Families facing chronic illness face constant worries about treatments, lifestyle adjustments, dealing with the medical establishment, finances, changes in regimens or routines, not to mention dealing with serious medical events themselves. Communication gets especially tricky when children enter the picture.
“Parents always need to keep in mind that children hear and observe, even when you think they don’t,” says Gary McClain, PhD, president and CEO of resource site JustGotDiagnosed.com, which help patients come to terms with the diagnosis of serious illness. “Children often hear and overhear things you might be trying to keep from them. When it comes to chronic illnesses, the best option is to be as open as possible about what’s happening, whether it’s to the child itself, or another family member.”
Children often hold back on expressing what they fear will cause their parents to become upset, but those unspoken thoughts and feelings don’t just evaporate away. In fact they can lead to lead to assumptions and distortions that are far more serious than the situational reality.
According to McLain, it’s extremely important that parents are clear with their own feelings, so they can be open to their kids’ feelings.
“Don’t forget that all children in the family are affected by chronic conditions, so bring them into the discussion,” McLain says. “They are dealing with the same issues and will also need some adult guidance.”

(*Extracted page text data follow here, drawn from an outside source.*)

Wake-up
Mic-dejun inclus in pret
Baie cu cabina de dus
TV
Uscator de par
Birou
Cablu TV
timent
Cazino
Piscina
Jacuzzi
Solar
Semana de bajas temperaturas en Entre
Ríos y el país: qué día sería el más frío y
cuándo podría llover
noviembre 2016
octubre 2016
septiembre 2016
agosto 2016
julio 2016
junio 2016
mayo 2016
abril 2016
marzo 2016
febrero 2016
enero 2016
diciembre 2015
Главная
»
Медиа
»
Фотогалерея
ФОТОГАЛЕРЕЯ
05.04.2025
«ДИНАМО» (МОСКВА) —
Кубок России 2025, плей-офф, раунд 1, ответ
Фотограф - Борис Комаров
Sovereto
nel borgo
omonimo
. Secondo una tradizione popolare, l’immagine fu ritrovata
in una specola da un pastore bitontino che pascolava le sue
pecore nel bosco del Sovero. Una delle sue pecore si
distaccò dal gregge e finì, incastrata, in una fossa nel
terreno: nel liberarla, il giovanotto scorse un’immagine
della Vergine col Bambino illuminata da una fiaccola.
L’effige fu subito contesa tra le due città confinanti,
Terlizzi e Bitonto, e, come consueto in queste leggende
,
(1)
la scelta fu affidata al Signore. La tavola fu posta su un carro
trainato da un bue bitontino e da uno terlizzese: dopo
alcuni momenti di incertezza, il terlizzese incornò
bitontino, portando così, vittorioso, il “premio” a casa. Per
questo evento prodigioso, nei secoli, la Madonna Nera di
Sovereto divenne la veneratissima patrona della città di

There are many impediments to open communication when it comes to talking to children and others about chronic conditions. These “elephants in the room” include feelings of anger, guilt, grief, helplessness and fear. To help foster healthy family communications, McClain offers up several tips for communicating with family members, especially children, in households where a member has chronic illness.
• Practice listening and show off what you learned.
• Encourage children to develop their own coping skills.
• Offer guidance, but also allow for discussion.
• Be a role model.
• Create family routines and rituals, because regular routines reduce stress.
• Routines should be predictable and consistent.
• Rituals (holidays, weekends, vacations) should allow for all family members to participate equally, based on their strengths.
• Always offer choices and explain boundaries.
• Where possible, allow for some choices in routines, healthcare, diet, which will provide a sense of control.
• Explain your boundaries and listen to the other side, too.
• Teach children to be their own advocates.
• Teach kids to deal with questions and comments from friends, teachers, other adults.
• Role play in a way that is comfortable and affirming, which might mean talking about “what is” rather than what “should be.”
• Don’t let any “elephants” (i.e., unstated secrets) hide around the house without exposing and discussing them openly.
“Above all family caregivers need to learn how to show themselves as much compassion as they do the person they are caring for and the children in the home,” McClain says. “When people are caught up in their own unrecognized feelings, that’s what they end up communicating to others. It’s crucial to keep in mind that we communicate not only through words, but also through our actions and our emotions.
Robin Waxenberg is a freelance writer.